Pancreatic cancer remains the deadliest of all cancers, with a mortality rate of 91%. Gemcitabine is considered the gold chemotherapeutic standard, but only marginally improves life-span due to its chemical instability and low cell penetrance. A new paradigm to improve Gemcitabine's therapeutic index is to administer it in nanoparticles, which favour its delivery to cells when under 500 nm in diameter. Although promising, this approach still suffers from major limitations, as the choice of nanovector used as well as its effects on Gemcitabine intracellular trafficking inside pancreatic cancer cells remain unknown. A proper elucidation of these mechanisms would allow for the elaboration of better strategies to engineer more potent Gemcitabine nanotherapeutics against pancreatic cancer.
Gemcitabine was encapsulated in two types of commonly used nanovectors, namely poly(lactic-co-glycolic acid) (PLGA) and cholesterol-based liposomes, and their physico-chemical parameters assessed in vitro.

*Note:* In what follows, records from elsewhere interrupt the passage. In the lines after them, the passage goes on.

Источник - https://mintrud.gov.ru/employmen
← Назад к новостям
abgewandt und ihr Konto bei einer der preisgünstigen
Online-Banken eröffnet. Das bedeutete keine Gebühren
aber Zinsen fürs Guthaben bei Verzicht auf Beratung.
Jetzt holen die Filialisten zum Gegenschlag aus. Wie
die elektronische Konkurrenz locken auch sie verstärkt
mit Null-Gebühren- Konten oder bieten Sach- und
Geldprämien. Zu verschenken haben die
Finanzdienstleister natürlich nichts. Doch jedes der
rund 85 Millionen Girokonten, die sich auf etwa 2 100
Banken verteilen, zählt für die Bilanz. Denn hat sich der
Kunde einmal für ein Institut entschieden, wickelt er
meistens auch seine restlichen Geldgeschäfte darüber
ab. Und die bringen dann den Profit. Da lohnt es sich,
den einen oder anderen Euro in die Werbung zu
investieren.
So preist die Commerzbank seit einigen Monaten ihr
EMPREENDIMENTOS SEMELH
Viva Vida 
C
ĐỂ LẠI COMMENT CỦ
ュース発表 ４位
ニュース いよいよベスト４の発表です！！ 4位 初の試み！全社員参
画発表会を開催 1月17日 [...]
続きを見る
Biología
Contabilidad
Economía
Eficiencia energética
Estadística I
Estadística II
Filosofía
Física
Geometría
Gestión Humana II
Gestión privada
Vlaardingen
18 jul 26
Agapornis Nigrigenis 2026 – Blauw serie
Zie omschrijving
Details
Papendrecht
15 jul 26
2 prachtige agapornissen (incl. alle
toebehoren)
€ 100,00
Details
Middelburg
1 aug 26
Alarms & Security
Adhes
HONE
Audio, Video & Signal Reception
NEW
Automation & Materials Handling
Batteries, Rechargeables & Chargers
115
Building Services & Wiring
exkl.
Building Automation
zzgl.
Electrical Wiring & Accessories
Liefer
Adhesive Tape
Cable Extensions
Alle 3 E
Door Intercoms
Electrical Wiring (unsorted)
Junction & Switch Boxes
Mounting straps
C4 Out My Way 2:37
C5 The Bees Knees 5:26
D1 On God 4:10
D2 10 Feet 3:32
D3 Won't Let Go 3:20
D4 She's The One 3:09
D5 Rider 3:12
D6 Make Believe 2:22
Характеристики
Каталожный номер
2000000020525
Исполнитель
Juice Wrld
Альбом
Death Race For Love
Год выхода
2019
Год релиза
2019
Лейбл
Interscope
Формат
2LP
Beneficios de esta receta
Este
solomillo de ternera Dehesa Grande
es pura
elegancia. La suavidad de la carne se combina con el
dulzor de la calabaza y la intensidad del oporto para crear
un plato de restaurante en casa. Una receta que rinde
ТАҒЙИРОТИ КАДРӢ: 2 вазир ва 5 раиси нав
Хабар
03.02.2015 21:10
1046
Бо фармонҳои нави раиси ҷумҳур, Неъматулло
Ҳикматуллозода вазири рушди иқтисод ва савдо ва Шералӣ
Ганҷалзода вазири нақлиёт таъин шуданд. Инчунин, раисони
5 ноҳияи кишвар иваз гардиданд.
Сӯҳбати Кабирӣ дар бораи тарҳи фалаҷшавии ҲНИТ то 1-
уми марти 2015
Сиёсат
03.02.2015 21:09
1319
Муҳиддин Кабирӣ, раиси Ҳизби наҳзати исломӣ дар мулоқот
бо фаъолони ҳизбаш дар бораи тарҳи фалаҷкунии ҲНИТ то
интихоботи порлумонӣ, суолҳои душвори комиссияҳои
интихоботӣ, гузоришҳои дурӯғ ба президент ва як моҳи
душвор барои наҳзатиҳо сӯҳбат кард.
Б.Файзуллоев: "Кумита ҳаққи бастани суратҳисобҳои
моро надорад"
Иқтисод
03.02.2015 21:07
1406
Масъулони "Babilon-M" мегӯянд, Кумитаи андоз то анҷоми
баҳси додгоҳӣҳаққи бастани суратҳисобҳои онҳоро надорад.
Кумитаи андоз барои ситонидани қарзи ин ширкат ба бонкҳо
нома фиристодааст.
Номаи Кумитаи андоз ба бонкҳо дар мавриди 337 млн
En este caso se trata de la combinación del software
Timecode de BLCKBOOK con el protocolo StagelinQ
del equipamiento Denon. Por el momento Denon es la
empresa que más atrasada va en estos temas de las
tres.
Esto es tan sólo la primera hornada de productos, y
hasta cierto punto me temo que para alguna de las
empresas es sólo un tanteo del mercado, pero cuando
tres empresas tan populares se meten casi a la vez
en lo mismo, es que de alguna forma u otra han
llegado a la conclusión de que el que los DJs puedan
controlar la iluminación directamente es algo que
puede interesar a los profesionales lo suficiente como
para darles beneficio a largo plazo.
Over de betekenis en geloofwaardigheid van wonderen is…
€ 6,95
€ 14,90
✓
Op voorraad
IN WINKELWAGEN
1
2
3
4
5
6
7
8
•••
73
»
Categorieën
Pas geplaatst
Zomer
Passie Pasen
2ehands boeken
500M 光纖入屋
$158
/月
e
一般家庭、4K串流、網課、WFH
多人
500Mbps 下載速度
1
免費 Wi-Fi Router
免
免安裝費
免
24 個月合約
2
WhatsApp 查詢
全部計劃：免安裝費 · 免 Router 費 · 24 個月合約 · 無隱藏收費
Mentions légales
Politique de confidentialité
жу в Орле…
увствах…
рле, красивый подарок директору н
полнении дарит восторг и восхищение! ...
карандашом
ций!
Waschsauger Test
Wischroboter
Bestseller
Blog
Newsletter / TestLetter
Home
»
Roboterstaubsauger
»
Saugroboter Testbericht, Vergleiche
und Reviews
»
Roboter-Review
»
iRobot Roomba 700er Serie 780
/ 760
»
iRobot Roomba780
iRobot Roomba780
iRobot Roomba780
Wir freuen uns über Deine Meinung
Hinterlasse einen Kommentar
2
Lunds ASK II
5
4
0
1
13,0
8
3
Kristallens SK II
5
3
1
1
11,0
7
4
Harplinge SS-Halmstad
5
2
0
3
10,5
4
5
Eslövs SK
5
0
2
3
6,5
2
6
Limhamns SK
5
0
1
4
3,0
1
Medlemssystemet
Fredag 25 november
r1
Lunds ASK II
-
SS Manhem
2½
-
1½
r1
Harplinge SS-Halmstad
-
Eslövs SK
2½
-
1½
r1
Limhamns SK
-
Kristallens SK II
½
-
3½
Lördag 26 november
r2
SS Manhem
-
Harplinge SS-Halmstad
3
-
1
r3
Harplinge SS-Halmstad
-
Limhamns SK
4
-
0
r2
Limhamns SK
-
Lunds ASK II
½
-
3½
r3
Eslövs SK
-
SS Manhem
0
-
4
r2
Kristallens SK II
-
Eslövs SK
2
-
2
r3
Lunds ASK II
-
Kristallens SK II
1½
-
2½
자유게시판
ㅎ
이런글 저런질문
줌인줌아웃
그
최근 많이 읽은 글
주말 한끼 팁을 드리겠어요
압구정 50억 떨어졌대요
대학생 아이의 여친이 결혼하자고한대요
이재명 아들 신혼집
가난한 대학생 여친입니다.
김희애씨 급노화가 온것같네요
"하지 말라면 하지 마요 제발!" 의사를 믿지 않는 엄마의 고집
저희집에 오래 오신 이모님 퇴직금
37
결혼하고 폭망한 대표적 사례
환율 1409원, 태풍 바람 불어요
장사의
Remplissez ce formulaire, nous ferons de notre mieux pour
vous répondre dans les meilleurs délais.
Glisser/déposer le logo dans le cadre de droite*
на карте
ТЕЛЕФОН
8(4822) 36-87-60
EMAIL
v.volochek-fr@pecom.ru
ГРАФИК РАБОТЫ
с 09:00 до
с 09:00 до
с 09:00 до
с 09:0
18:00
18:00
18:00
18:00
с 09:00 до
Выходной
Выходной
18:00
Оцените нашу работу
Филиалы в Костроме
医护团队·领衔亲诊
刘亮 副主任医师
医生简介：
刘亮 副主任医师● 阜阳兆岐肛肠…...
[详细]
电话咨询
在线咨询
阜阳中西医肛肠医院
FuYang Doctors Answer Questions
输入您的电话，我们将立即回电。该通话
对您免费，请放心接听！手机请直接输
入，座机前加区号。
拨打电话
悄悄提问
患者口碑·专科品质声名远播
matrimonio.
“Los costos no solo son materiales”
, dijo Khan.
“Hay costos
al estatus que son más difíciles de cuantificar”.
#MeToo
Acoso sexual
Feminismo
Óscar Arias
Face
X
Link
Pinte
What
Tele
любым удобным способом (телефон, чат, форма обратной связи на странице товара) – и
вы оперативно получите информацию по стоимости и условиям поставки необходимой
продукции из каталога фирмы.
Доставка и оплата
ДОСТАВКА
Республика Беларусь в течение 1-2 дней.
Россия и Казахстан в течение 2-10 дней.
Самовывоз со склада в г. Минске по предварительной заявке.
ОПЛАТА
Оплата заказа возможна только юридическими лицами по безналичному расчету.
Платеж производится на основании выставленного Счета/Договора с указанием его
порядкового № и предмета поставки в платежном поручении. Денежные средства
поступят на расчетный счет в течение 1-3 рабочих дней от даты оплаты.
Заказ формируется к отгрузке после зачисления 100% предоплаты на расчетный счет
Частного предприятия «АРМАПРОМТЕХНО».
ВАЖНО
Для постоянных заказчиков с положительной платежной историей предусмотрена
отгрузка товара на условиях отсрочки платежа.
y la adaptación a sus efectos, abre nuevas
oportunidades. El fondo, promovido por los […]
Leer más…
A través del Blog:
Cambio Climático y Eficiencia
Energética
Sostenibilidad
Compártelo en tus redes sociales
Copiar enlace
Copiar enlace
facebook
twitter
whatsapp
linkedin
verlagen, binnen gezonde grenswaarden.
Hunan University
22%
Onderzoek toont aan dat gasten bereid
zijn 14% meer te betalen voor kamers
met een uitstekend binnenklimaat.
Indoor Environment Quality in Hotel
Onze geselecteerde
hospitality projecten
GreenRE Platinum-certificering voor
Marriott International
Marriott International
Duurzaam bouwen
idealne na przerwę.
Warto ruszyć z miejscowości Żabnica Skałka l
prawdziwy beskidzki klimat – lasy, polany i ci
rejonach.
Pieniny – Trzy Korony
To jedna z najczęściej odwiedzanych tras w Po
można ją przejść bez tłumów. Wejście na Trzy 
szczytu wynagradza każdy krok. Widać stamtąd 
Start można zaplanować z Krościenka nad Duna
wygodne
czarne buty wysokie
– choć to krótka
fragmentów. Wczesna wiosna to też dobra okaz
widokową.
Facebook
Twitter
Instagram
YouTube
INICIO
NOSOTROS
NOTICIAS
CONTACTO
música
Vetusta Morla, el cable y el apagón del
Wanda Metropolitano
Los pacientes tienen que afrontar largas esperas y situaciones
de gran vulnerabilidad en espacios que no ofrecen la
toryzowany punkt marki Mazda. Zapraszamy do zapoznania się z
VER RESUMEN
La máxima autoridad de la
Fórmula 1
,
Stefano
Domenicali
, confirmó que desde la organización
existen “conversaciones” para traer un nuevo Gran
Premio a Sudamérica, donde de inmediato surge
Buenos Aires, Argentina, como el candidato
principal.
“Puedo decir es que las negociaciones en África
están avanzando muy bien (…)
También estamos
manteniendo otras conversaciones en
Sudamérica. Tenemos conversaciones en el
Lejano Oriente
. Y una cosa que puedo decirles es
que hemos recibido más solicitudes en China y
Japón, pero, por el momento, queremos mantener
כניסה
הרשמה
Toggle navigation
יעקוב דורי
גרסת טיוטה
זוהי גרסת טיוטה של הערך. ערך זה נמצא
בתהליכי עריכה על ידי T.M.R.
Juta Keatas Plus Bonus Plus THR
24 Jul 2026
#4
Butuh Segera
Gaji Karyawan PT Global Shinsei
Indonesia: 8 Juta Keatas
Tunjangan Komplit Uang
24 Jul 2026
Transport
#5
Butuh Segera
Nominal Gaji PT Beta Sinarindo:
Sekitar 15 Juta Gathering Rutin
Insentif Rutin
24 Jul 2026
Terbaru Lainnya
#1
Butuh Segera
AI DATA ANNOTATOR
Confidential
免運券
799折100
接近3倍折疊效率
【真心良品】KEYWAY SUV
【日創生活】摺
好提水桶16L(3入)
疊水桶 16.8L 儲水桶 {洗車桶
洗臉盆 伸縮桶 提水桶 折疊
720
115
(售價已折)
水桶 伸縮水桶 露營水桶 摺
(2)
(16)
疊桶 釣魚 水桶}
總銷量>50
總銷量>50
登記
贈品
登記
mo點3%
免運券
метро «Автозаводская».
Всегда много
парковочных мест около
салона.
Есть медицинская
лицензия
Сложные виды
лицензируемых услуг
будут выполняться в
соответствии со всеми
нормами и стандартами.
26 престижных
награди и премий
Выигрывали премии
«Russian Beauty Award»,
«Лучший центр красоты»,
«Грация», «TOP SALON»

Their mechanisms of action in human pancreatic cells were compared with those of the free drug, and with each others, using cytotoxity, apoptosis and ultrastructural analyses.
Physico-chemical analyses of both drugs showed high loading efficiencies and sizes of less than 200 nm, as assessed by dynamic light scattering (DLS) and transmission electron microscopy (TEM), with a drug release profile of at least one week. These profiles translated to significant cytotoxicity and apoptosis, as well as distinct intracellular trafficking mechanisms, which were most pronounced in the case of PLGem showing significant mitochondrial, cytosolic and endoplasmic reticulum stresses.
Our study demonstrates how the choice of nanovector affects the mechanisms of drug action and is a crucial determinant of Gemcitabine intracellular trafficking and potency in pancreatic cancer settings.
胰腺癌仍然是所有癌症中死亡率最高的,死亡率为 91%。吉西他滨被认为是金标准化疗药物,但由于其化学不稳定性和低细胞通透性,仅略微延长了生存期。改善吉西他滨治疗指数的新方法是将其制成纳米颗粒,当直径小于 500nm 时,纳米颗粒有利于将药物递送到细胞中。尽管这种方法很有前景,但仍存在许多局限性,因为纳米载体的选择以及其对胰腺癌细胞内吉西他滨细胞内转运的影响仍不清楚。这些机制的适当阐明将允许制定更好的策略,以设计针对胰腺癌的更有效的吉西他滨纳米药物。
将吉西他滨包裹在两种常用的纳米载体中,即聚(乳酸-共-乙醇酸)(PLGA)和胆固醇基脂质体中,并在体外评估其物理化学参数。使用细胞毒性、细胞凋亡和超微结构分析比较它们在人胰腺细胞中的作用机制与游离药物的作用机制以及彼此之间的作用机制。
通过动态光散射(DLS)和透射电子显微镜(TEM)评估,两种药物的物理化学分析均显示出高载药量和小于 200nm 的粒径,药物释放曲线至少为一周。这些谱图转化为明显的细胞毒性和细胞凋亡,以及明显不同的细胞内转运机制,在 PLGem 的情况下最为明显,表现出明显的线粒体、细胞质和内质网应激。
我们的研究表明,纳米载体的选择如何影响药物作用机制,是吉西他滨在胰腺癌环境中的细胞内转运和效力的关键决定因素。